Few Northland schools win security money
Only 10 percent of Minnesota schools vying for new security improvement and violence prevention money were awarded any, and only a handful of Northland schools were among them.
The Minnesota Department of Education announced Monday who would receive a piece of the $25 million allotment, an amount passed by Gov. Mark Dayton and the state Legislature last spring in the wake of recent highly publicized mass school shootings.
The state education department received applications this summer for $255.5 million in improvements from 1,187 public schools. Just 123 were awarded.
"Hopefully the state takes a good look at this and sees the need is more than 10 times the allotted budget figure," said Steve Battaglia, principal of Cloquet Senior High School.
Cloquet unsuccessfully requested nearly $500,000 for its middle and high schools.
Projects given the highest priority by the state included improvements to school entrances and communication systems. Each school building in a district was eligible for $500,000. The Minnesota Department of Public Safety's Minnesota School Safety Center worked with the education department to decide grant winners, which were chosen at random once they met two requirements: an application submitted the first day and with high priority projects. Half of the money went outside the 11-county metropolitan area.
The Duluth school district was awarded money for Denfeld High School and Rockridge Academy — less than $75,000 total — but had requested $1.7 million between 15 of its school buildings.
Superintendent Bill Gronseth said Monday that the district was "fortunate to have many existing security features in our schools, which is likely why many of our requests were not granted."
He said he was hopeful the district would still receive federal grant money geared at the same entrance improvements that it requested in partnership with the Duluth Police Department.
The Hermantown district, which, like Duluth, recently improved schools, did not get any of the nearly $500,000 it requested in its application.
"We feel pretty good about what we have done here security-wise," said superintendent Kerry Juntunen, but new money would have allowed a redesigned elementary school entrance. He too, hopes the takeaway of lawmakers is that schools statewide need more money to improve security.

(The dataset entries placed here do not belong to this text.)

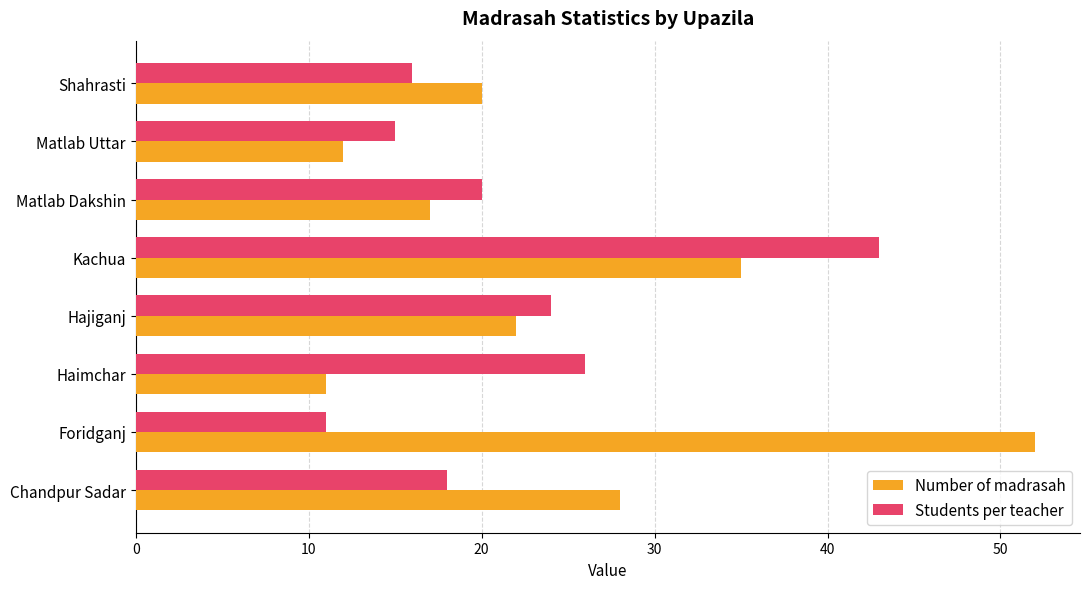

What is the difference between the maximum and minimum values in the Number of madrasah series?

41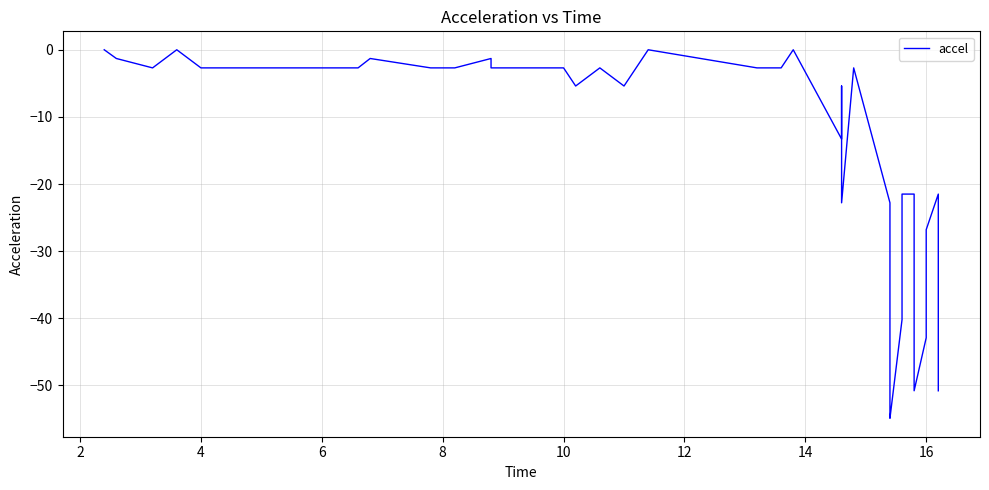

Which has a higher value, 22 or 4?

4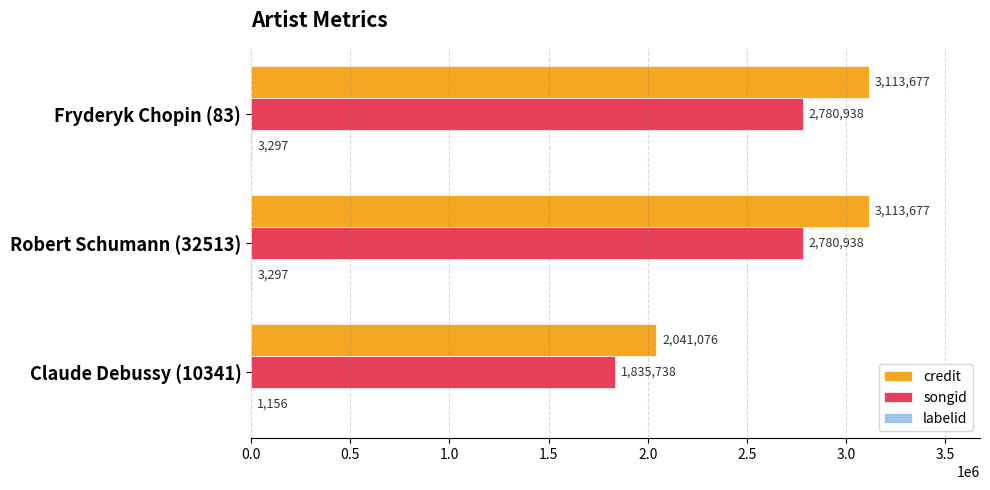

What is the highest value of the songid series?

2780938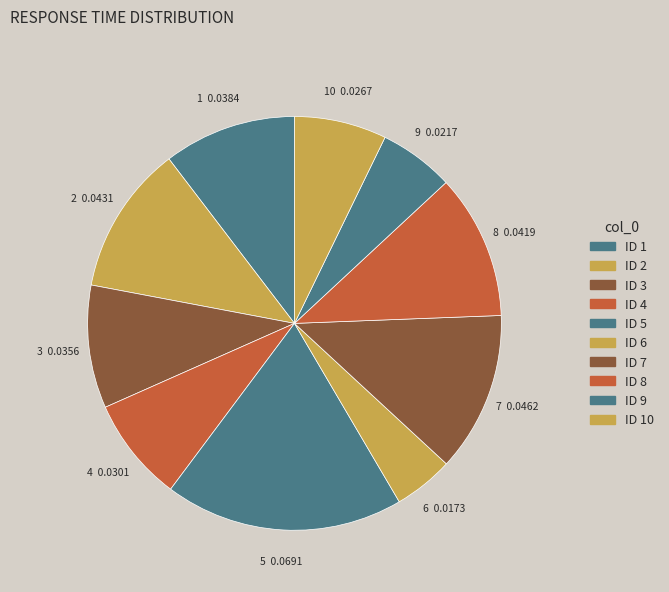

Does 2 represent more than half of the total?

No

Proctor's combined high and middle schools received $40,000 for bullet-resistant window glaze and alarms for entrances. The district was awarded nothing for its elementary schools.
The money for the secondary building will mean two "major needs" will be addressed, said principal Tim Rohweder.
Education commissioner Brenda Cassellius echoed many area school leaders when she said the $25 million wasn't enough. (Dayton had proposed a costlier, more comprehensive package.)
"When we have more than 1,000 schools asking for over $250 million in funding to secure their buildings, we must respond with urgency," Cassellius said in a news release. "The school safety grants announced today only scratch the surface."
She said money for school climate improvements, expanded mental health services and "common-sense gun safety measures" is also needed.
Area school districts that received portions of requested safety grant money include Chisholm, Hibbing and St. Louis County. Those that requested money but were denied include Cook County, Ely, Esko, Eveleth-Gilbert, Floodwood, Grand Rapids, Greenway, Lake Superior and Virginia school districts and North Shore Community School and Duluth Edison Charter Schools.